I have other reminders of those days. The little ceramic rabbit he made in art, for one. For another: every memory of my father that followed his hospital stay. Because he came home. The talk therapy stuck. He was always a little strange after that, and the coma, combined with some other form of dementia, did a number on his short-term memory. But he never attempted suicide again. He lived another 18 years, dying at age 85 from heart failure after a fall.
Just tonight, digging through an attic drawer in search of a working pen, I found something else: Some of the notes Daddy made during those six months in Hartford. What caught my eye in particular were four small, pulpy sheets torn from a pad and covered with his idiosyncratic (to say the least), borderline-illegible handwriting. But it’s legible enough, this time. And it’s profound: a beautiful, powerful statement of life and hope from a man who had given up on both. Its title, I’m guessing, is an homage to Dante’s “La Vita Nuova” (“The New Life”), not surprising for an author who pored over the classics, worshiped the written word, worked his tongue at 16 languages and translated “The Divine Comedy” out of sheer love of poetry.
I cherish this little scribbled document — this determined scrabble of light and gratitude in the wake of terrible pain. It says all anyone has to say about the will and the need to keep moving and loving with purpose. I’m glad he lived to say it. I thank him for it. I love him for it. It gave him new life, and it gave me my father. It’s my Vita Nuova, too.
-To be grateful for every breath.
-To be interested in everything concerning and absorbing humanity.
-To be doing something or other, preferably constructive and progressive in development — but to be immersed.
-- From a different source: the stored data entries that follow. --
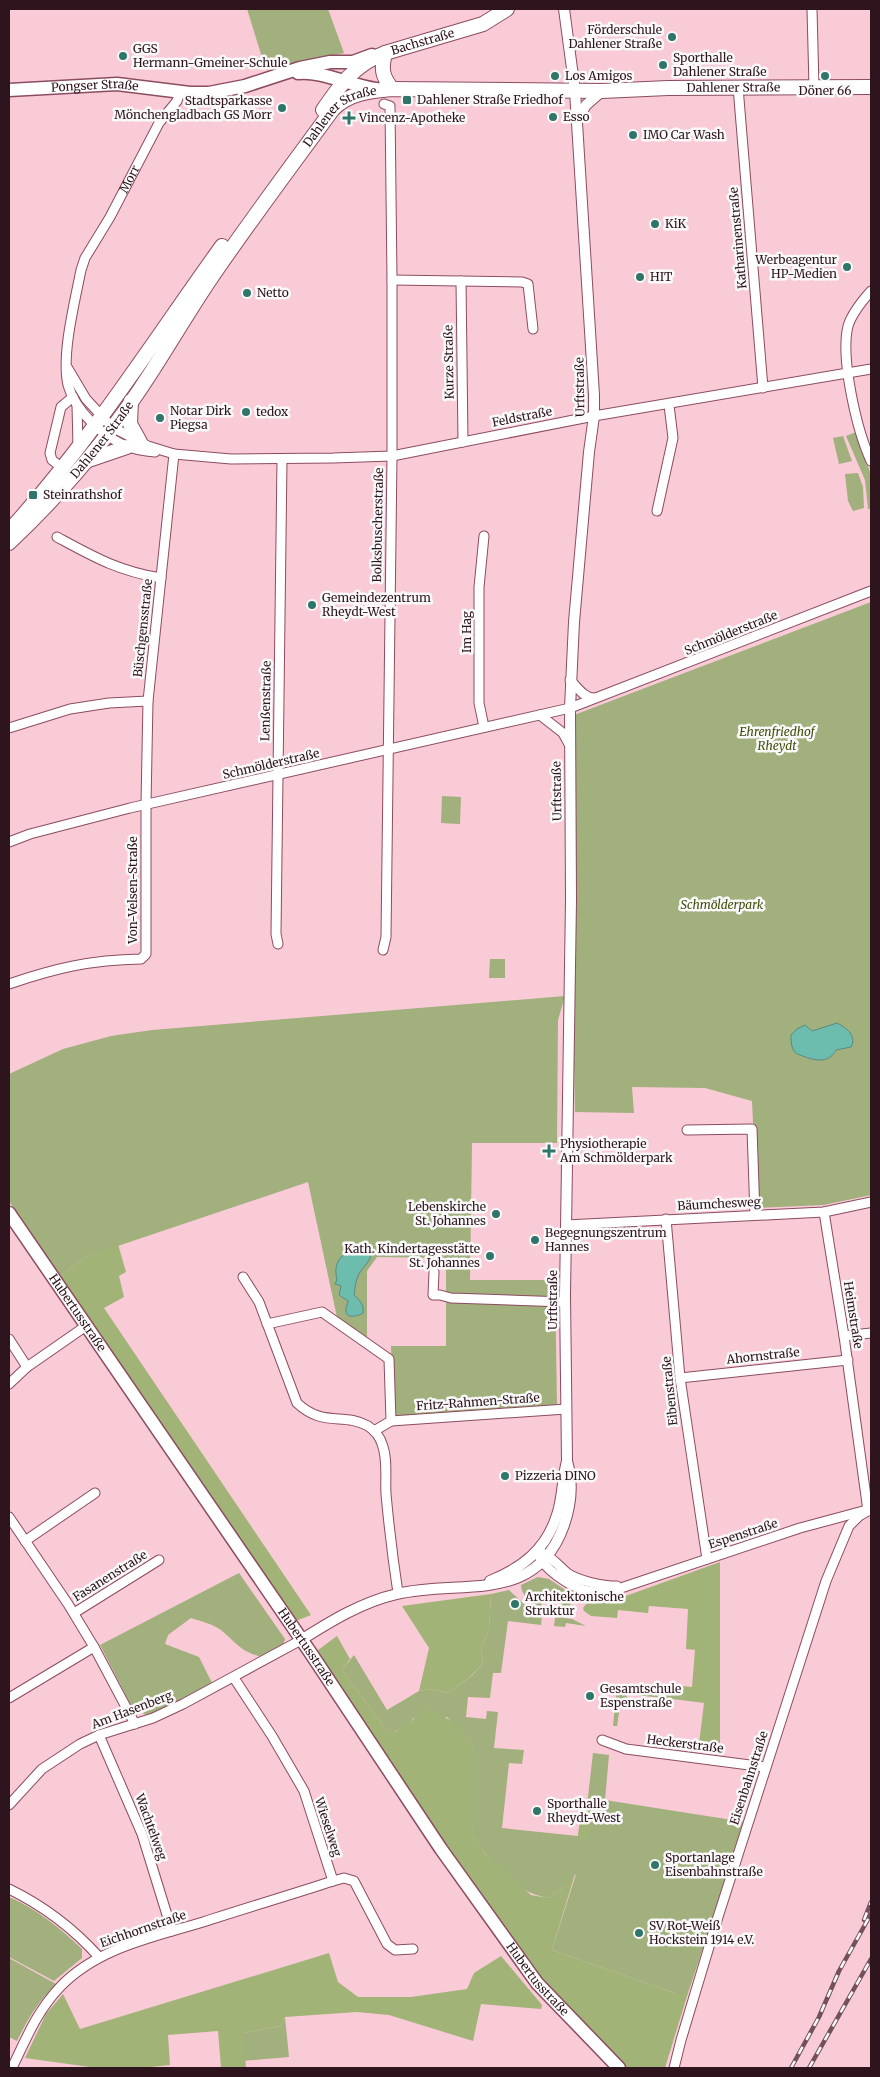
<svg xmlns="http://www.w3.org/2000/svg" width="880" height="2077" viewBox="0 0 880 2077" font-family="Merriweather,serif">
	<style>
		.green { fill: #a1b07d }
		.forest { fill: #a2b378 }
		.water { fill: #6dbdaf; stroke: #5a8a83 }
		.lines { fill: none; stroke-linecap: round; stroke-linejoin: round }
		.minor-casing { stroke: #8c4c5f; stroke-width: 11 }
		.tertiary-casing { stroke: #8c4c5f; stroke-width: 12 }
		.secondary-casing { stroke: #8c4c5f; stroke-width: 15 }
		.primary-casing { stroke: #8c4c5f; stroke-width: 16 }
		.minor { stroke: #fff; stroke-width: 9 }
		.tertiary { stroke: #fff; stroke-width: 10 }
		.secondary { stroke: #fff; stroke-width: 12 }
		.primary { stroke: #fff; stroke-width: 14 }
		.rail-casing { stroke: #72515a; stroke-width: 4.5 }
		.rail { stroke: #f9f9f9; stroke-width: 2.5; stroke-dasharray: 8; stroke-linecap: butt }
		.poi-dot { fill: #2f756a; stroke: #f9f9f9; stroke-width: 2 }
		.labels { text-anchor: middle; stroke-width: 5; stroke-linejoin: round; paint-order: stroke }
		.poi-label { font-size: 12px; fill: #2e141c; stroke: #f9f9f9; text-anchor: start }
		.street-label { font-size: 12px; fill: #2e141c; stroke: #f9f9f9 }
		.park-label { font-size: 12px; font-style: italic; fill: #404e0b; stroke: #f9f9f9 }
	</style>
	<rect width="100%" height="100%" fill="#f8cbd6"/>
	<g class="green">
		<path d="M247 9H328L344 53 266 70Z"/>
		<path d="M856 432 871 475V509H868L865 480 846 436Z"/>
		<path d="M843 436 852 461 839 464 833 438Z"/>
		<path d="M858 473 863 487 864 508 853 511 848 501 845 474Z"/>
		<path d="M871 602V1195L824 1205 757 1208 752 1101 705 1088 632 1087 634 1113 575 1112 573 1010 574 715Z"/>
		<path d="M442 796 461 797 460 824 441 823Z"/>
		<path d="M490 959H505V978H489Z"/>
		<path d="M565 996 558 1020 557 1143H472L470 1280H555L557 1407 393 1418 391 1346H446V1258L377 1257 367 1271V1342L338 1322 308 1182 85 1257 58 1278 9 1201V1074L63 1049 111 1036 152 1030Z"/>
		<path d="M239 1573 285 1639 283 1646 262 1657C239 1651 237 1643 221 1630 213 1624 200 1621 191 1618L168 1635 165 1644 199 1657 212 1683 149 1716 133 1709 100 1645Z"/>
		<path d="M538 1577 549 1579 574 1596 569 1608 562 1610V1603L542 1601 541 1608C533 1605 521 1595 521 1585Z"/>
		<path d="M509 1590 527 1607 542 1615 541 1625 508 1621 501 1673H493L490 1698 468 1697 466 1717 486 1719 487 1711 498 1712 494 1748 524 1750 522 1764 509 1763 502 1828 578 1836 581 1813 586 1814 593 1753 609 1755 605 1800 745 1822 688 1993H675L552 1950 576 1874 561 1889 548 1898C527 1894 521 1888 506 1874 496 1864 485 1856 478 1843 468 1824 473 1770 473 1747L469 1740 447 1717 414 1718 405 1726 394 1732 385 1728 342 1670 354 1655 387 1710 419 1691 430 1689 449 1693C462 1681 473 1678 483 1663L481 1649 489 1630 491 1594Z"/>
		<path d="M557 1617 572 1619 586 1626 566 1623 565 1627 554 1626 555 1618Z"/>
		<path d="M617 1685 681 1692V1700L627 1694 626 1706 620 1705 617 1726H613Z"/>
		<path d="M9 1897C37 1909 60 1928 82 1949V1958L54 1981 9 1957Z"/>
		<path d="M9 1958 56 1984C39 2000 27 2020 17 2041L9 2037Z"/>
		<path d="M285 2017 289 2057 242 2061 243 2033 281 2026Z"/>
	</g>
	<g class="forest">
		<path d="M118 1244 126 1272 119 1276 124 1297 104 1308 311 1615 293 1622 58 1278 85 1257Z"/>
		<path d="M720 1562V1746L699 1744 704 1703 681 1700 682 1686 692 1687 695 1650 686 1649 688 1609 649 1606 648 1613 618 1610 617 1618 591 1616 584 1611 583 1608 590 1599 620 1598Z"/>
		<path d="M491 1594 489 1630 481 1649 483 1663C472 1678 462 1681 449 1693L430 1689 419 1691 429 1648 402 1606Z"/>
		<path d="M337 1636 350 1659 342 1670 385 1728 395 1732 428 1709C447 1716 464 1728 473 1747V1825L477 1841 485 1854 531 1895 548 1898 561 1889 575 1874 552 1950 675 1993H688L665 2068H627L562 2006 516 1949 314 1653Z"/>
		<path d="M588 1798 596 1799 587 1840 578 1836 581 1813 586 1814Z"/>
		<path d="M329 1953 338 1982 358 1997H411L467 1989 474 1973 501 1956 542 2005 541 2009 481 2004 473 2041 389 2015 357 2012 285 2017 281 2026 243 2033 246 2068H221L218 2031 168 2035 170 2065 140 2068H97L25 2058 46 2014 63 1994 80 2029Z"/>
	</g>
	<g class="water">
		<path d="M837 1023C847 1028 857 1036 851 1047L836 1050C828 1065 813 1060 800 1055 796 1053 797 1055 794 1051 791 1046 791 1040 791 1035L797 1029 805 1025 812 1031Z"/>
		<path d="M367 1244C378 1258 363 1265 358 1276 355 1283 355 1289 354 1295 360 1301 364 1304 363 1313 358 1316 345 1320 346 1309 346 1306 348 1304 348 1301L339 1295 341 1286 335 1284 337 1280C331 1256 349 1251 367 1244Z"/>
	</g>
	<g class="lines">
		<defs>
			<g id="minor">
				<path d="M812 9 814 87"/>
				<path d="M738 87 763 388"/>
				<path d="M392 280 522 282 528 284 533 329"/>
				<path d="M461 281 463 442"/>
				<path d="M871 291C862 301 852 313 848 326 840 358 857 431 871 461"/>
				<path d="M67 367 86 399 112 427 148 446 174 454 231 459 333 458 392 456 594 416 871 369"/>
				<path d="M77 405 78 447"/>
				<path id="s1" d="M155 452C146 451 137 450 129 447 104 438 75 411 68 385 61 355 75 301 81 270L85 258 110 217 159 123 177 101 180 92"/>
				<path d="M61 467 52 460 50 453 61 407 73 397"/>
				<path d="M657 511 673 438 669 405"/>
				<path d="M57 537C94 557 118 571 161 578"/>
				<path d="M570 680C577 687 584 698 594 698"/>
				<path d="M540 715 563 733 569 744"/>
				<path d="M484 727 479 703V587L484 536"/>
				<path d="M9 728 70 709 109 703 148 701"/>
				<path d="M9 842 30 834 130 808 570 708 871 591"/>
				<path d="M278 944 276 934 282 459"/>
				<path d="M383 950 386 937 392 456V280L390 106 384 104"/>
				<path d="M9 984C56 968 90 960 141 959L146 954V804L148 701 174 454"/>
				<path d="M687 1130 752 1129 755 1215"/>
				<path d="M824 1212 844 1336 868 1511"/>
				<path d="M666 1219 680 1378 707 1559"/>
				<path d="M566 1225 824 1212 871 1202"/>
				<path d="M434 1272 433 1295H440L451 1298 565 1302"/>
				<path d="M243 1277 259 1302 297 1403C324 1428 343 1412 368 1426 374 1430 380 1437 382 1444 388 1459 385 1478 386 1494 389 1527 393 1560 398 1593"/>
				<path d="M267 1324 322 1312 389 1359 391 1421 374 1431"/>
				<path d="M844 1336 871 1333"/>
				<path d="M9 1339 27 1367"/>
				<path d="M680 1378 848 1360"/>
				<path d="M9 1384 27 1367 86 1326"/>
				<path d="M391 1421 566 1409"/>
				<path d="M9 1517 68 1604 94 1647 135 1724"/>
				<path d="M25 1541 95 1493"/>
				<path d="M537 1551C541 1568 572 1588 588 1591 597 1593 604 1592 612 1591L800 1528 863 1511"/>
				<path d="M542 1553C552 1557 559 1566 567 1573 579 1581 602 1586 617 1586"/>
				<path d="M74 1613 159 1560"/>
				<path d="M234 1678 272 1736 304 1791 333 1881 344 1878 354 1881 387 1944 395 1950 413 1949"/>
				<path d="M9 1698 94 1647"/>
				<path d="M99 1735 142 1834 172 1931"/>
				<path d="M602 1740 626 1749 765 1767"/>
				<path d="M9 1805 42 1769 80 1744 99 1735 153 1718 183 1704 301 1640"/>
				<path d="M9 1889C44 1906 73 1928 99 1957"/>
				<path d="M12 2068C26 2039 37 2011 60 1987 97 1948 153 1937 203 1922 246 1908 290 1895 333 1881"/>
				<path d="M674 2068 681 2040 718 1917 826 1581 849 1526 859 1516 871 1509"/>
			</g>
			<g id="tertiary">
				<path d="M577 120 586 105 602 91"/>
				<path d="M490 1581C522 1568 546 1550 557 1515 563 1498 562 1479 567 1461"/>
				<path d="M301 1640C331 1621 362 1602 397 1594 460 1578 535 1607 564 1525 571 1505 573 1482 567 1461L565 1295 571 900 570 708 574 622 589 452 594 416V395L575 91 564 9"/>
			</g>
			<g id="secondary">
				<path d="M298 73C320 70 352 86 376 89"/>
				<path id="s2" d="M9 90 117 84 190 93H209L245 86 300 68 330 62H353L372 55"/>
				<path id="s3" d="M9 1213 310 1652 441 1849 537 1983 619 2068"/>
			</g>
			<g id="primary">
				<path d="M385 53C381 69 382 76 392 89"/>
				<path id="s4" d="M323 110C340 85 355 64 385 53L483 24 507 9"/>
				<path d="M131 401 130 424 140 442"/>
				<path d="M86 461 127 447"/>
				<path d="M9 531C89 443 153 342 222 246"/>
				<path id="s5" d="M9 543C63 492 112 434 152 371 172 340 190 309 211 278 250 221 292 165 333 109 349 93 370 91 392 89L602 91 668 88 871 87"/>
			</g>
		</defs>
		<use href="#minor" class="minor-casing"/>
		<use href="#tertiary" class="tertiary-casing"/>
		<use href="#secondary" class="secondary-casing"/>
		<use href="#primary" class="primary-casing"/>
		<use href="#minor" class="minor"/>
		<use href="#tertiary" class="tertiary"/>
		<use href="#secondary" class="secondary"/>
		<use href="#primary" class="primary"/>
		<defs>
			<g id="rail">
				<path d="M864 1920 871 1902"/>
				<path d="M791 2068 819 2017 839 1971 871 1914"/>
				<path d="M809 2068 871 1959"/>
			</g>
		</defs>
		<use href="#rail" class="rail-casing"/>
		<use href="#rail" class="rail"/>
	</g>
	<g class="poi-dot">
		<circle cx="672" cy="37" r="5"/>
		<circle cx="123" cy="56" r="5"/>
		<circle cx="663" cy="65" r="5"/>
		<circle cx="555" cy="76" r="5"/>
		<circle cx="825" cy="76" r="5"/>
		<rect x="402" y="95" width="10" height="10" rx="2.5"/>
		<circle cx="282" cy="108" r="5"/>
		<circle cx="553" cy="117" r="5"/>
		<path d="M346.5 110.5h5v5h5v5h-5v5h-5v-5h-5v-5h5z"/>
		<circle cx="633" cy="135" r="5"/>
		<circle cx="655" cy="224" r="5"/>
		<circle cx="847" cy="267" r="5"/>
		<circle cx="640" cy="277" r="5"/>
		<circle cx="247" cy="293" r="5"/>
		<circle cx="246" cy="412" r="5"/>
		<circle cx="160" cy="418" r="5"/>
		<rect x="28" y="490" width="10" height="10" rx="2.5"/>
		<circle cx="312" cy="605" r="5"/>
		<path d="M546.5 1143.5h5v5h5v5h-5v5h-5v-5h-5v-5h5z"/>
		<circle cx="496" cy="1214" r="5"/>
		<circle cx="535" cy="1240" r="5"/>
		<circle cx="490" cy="1256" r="5"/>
		<circle cx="505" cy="1476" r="5"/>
		<circle cx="515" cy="1604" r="5"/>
		<circle cx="590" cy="1696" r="5"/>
		<circle cx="537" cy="1811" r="5"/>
		<circle cx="655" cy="1865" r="5"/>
		<circle cx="639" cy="1933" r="5"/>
	</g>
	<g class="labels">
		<g class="poi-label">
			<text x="662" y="34" text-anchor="end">Förderschule<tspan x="662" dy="14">Dahlener Straße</tspan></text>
			<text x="133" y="53">GGS<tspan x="133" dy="14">Hermann-Gmeiner-Schule</tspan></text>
			<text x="673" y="62">Sporthalle<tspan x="673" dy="14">Dahlener Straße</tspan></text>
			<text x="565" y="80">Los Amigos</text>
			<text x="825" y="95" text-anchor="middle">Döner 66</text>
			<text x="417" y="104">Dahlener Straße Friedhof</text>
			<text x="272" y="105" text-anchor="end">Stadtsparkasse<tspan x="272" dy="14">Mönchengladbach GS Morr</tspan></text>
			<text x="563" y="121">Esso</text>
			<text x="359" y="122">Vincenz-Apotheke</text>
			<text x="643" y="139">IMO Car Wash</text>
			<text x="665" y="228">KiK</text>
			<text x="837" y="264" text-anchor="end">Werbeagentur<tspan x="837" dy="14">HP-Medien</tspan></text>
			<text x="650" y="281">HIT</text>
			<text x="257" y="297">Netto</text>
			<text x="170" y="415">Notar Dirk<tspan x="170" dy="14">Piegsa</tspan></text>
			<text x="256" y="416">tedox</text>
			<text x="43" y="499">Steinrathshof</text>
			<text x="322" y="602">Gemeindezentrum<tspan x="322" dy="14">Rheydt-West</tspan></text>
			<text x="560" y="1148">Physiotherapie<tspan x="560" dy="14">Am Schmölderpark</tspan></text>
			<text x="486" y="1211" text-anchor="end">Lebenskirche<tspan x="486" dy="14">St. Johannes</tspan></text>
			<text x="545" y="1237">Begegnungszentrum<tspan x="545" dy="14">Hannes</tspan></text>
			<text x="480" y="1253" text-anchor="end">Kath. Kindertagesstätte<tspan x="480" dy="14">St. Johannes</tspan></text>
			<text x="515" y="1480">Pizzeria DINO</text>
			<text x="525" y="1601">Architektonische<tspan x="525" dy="14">Struktur</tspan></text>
			<text x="600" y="1693">Gesamtschule<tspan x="600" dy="14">Espenstraße</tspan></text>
			<text x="547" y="1808">Sporthalle<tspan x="547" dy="14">Rheydt-West</tspan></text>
			<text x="665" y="1862">Sportanlage<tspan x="665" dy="14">Eisenbahnstraße</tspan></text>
			<text x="649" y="1930">SV Rot-Weiß<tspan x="649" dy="14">Hockstein 1914 e.V.</tspan></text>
		</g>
		<g class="street-label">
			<text dy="4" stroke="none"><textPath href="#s4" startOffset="125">Bachstraße</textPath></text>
			<text dy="4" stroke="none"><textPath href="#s2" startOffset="86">Pongser Straße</textPath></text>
			<text dy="4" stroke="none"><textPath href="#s5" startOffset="948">Dahlener Straße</textPath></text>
			<text dy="4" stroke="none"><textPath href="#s5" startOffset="544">Dahlener Straße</textPath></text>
			<text dy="4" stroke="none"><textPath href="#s1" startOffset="336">Morr</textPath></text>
			<text transform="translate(738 238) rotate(-95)" y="4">Katharinenstraße</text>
			<text transform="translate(449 362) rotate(-91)" y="4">Kurze Straße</text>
			<text transform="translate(580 387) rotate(-91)" y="4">Urftstraße</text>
			<text transform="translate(522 417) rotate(-11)" y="4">Feldstraße</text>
			<text dy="4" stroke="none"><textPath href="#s5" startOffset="139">Dahlener Straße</textPath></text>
			<text transform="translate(378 525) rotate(-89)" y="4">Bolksbuscherstraße</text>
			<text transform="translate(143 628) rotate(-84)" y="4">Büschgensstraße</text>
			<text transform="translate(467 632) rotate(-90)" y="4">Im Hag</text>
			<text transform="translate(731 633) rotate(-22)" y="4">Schmölderstraße</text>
			<text transform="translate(266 701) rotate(-89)" y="4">Lenßenstraße</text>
			<text transform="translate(271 764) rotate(-13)" y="4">Schmölderstraße</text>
			<text transform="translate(557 791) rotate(-91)" y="4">Urftstraße</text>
			<text transform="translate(133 890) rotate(-90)" y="4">Von-Velsen-Straße</text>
			<text transform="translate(719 1204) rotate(-3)" y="4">Bäumchesweg</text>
			<text transform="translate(553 1300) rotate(-90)" y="4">Urftstraße</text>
			<text dy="4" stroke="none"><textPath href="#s3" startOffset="121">Hubertusstraße</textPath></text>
			<text transform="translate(853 1315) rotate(81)" y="4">Heimstraße</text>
			<text transform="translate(763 1356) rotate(-6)" y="4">Ahornstraße</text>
			<text transform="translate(670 1391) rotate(-96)" y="4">Eibenstraße</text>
			<text transform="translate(478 1402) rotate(-4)" y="4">Fritz-Rahmen-Straße</text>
			<text transform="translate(743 1534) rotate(-18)" y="4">Espenstraße</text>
			<text transform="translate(110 1576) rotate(-32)" y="4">Fasanenstraße</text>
			<text dy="4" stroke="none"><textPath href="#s3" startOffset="526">Hubertusstraße</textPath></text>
			<text transform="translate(132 1710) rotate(-21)" y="4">Am Hasenberg</text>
			<text transform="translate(685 1744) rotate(7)" y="4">Heckerstraße</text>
			<text transform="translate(749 1778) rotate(-72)" y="4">Eisenbahnstraße</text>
			<text transform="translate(151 1827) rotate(70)" y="4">Wachtelweg</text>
			<text transform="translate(328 1827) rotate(72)" y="4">Wieselweg</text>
			<text transform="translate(143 1929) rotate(-19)" y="4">Eichhornstraße</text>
			<text dy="4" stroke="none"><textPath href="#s3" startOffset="931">Hubertusstraße</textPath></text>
		</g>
		<g class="park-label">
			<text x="777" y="736">Ehrenfriedhof<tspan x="777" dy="14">Rheydt</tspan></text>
			<text x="722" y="909">Schmölderpark</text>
		</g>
	</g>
	<rect width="880" height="2077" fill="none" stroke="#2e141c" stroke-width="20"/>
</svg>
-To learn to concentrate for longer and longer periods and perhaps always a little more fruitfully.
-To value every moment with my dear ones as a precious jewel, unique and irreplaceable.
-To be of help, in small or large matters, whenever possible among my fellows in other settings and gatherings.
-To get back, with new glasses — badly needed — to reading — linguistics, etc., anything, even murder mysteries, for puzzles and relaxation.
-Perhaps to plan a book about word origins, backgrounds and relationships.
-To be grateful for today — to dwell happily on the thoughts of tomorrow, and placidly on the problems of yesterday.
-To learn from my mistakes, particularly the MISTAKE, and know such impulsive, undermined behavior is completely buried in the past and beyond repetition.
-To be ever grateful for the love others bear me and return it with warmth and pride.
-TO LIVE! And to help others live more fully.
9 thoughts on “vita nuova”
Good stuff! As always.
Amy,I found your story on MIA today and your words are so helpful for many reasons. “everything you understood about living and loving has been irreparably altered. The result is a profound loss of innocence. There is no going back.” Your words apply to many situations involving grief and loss. Thank you!
Thank you so much, Ann. I’m grateful you read my piece and found my words helpful in some way — and then found your way here.
This is beautiful, Amy. hugs
Thank you. Just, thank you.
“-TO LIVE! And to help others live more fully.”
He did that. He was fun and kind and engaging. Great piece both by you and Louis.
Thank you, Danny. He was indeed a dear and loving man, always engaged with those around him — even when he lost his memory. I’m glad you remember him that way.